Papers from the June meeting of the council’s Executive Board state the heating infrastructure was originally built in 1972 and “requires further investment to protect the supply of heating and electricity to customers.”

Councillor Andrew Rule (Cons), leader of the council’s opposition Conservative Group, said: “EnviroEnergy is not sustainable as a company.

“It creates a hole in the council balance sheet and does not serve a purpose because of its ongoing losses.

“If it was me, I would never have set it up as a limited company.

“If you are a resident in St Ann’s you are getting district heating by the council.

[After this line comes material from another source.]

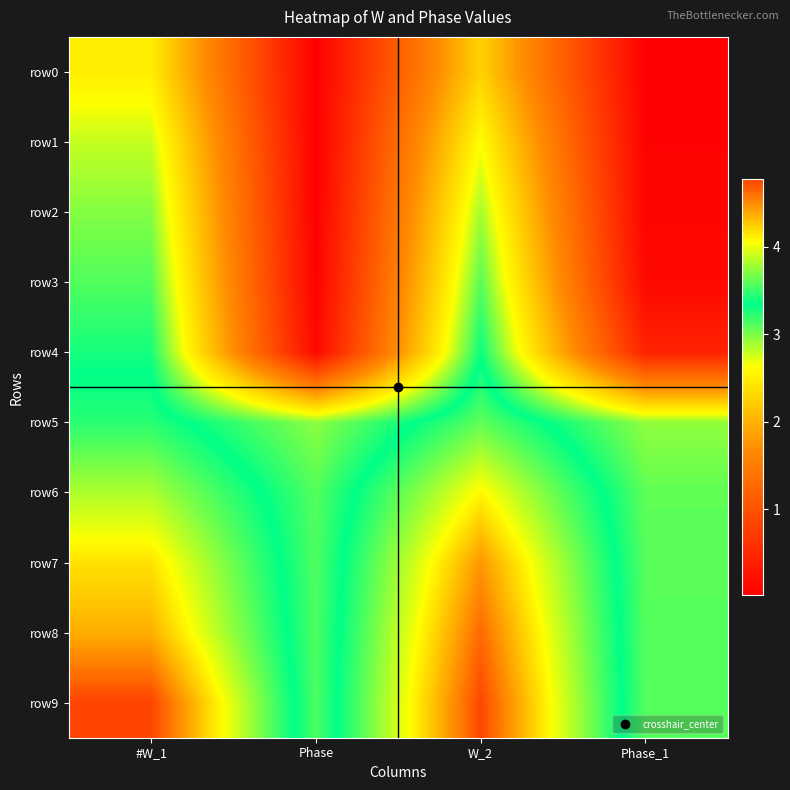

At W_2, list the series in order from largest to smallest.

row9, row8, row7, row6, row5, row4, row3, row2, row1, row0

But the benefits of EnviroEnergy outside of St Ann’s are ideological rather than financial.”

Nottingham’s Old Market Square. (Picture: Joe Raynor, Nottingham Post.)

Last year the council announced it would spend £460,000 on “urgent structural repairs” at its London Road Heat Station.

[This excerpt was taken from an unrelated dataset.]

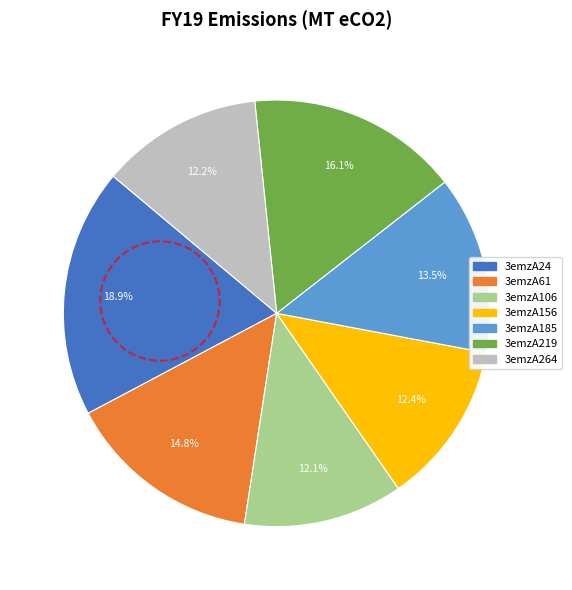

Is there a majority slice in this chart?

No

At the time it said: “The proposal is for these to be undertaken by the council as landowner and the costs recovered from its tenant, EnviroEnergy.”

Earlier this year, Labour-controlled Nottingham City Council was warned by Government ministers that if it is unable to reduce its debts – running at almost £1bn – inspectors from Whitehall will be called in to run the city.

The council has said it will sell-off council-owned assets, including land and buildings, to help balance its budgets.

A spokesman for the council said closing down the EnviroEnergy heating system was not an option as the complexity of the infrastructure means its 5,000 customers cannot immediately receive energy from other providers.

The spokesman added: “Each property provided with heat and hot water is connected to the district heating network – around 98km of pipes.

“It is a huge central heating system, with each property operating like a radiator with its own thermostat, drawing heat to meet requirements.

“Hot water is delivered to the property before returning at a lower temperature to EnviroEnergy’s heat station and then back to the incinerator to be reheated back to steam for the cycle to repeat itself.

“To replace the system would require each building to be c.onnected to an alternative heat source ie a gas boiler connected to the national gas grid, or an [electric] heat pump.

“For large parts of the domestic customer base, there is currently no local gas grid because St Ann’s was redeveloped in the 1970s.

“There is no connection between EnviroEnergy and Robin Hood Energy. EnviroEnergy trades as a going-concern and is solvent.”

The council is scheduled to liquidate EnviroEnergy next year.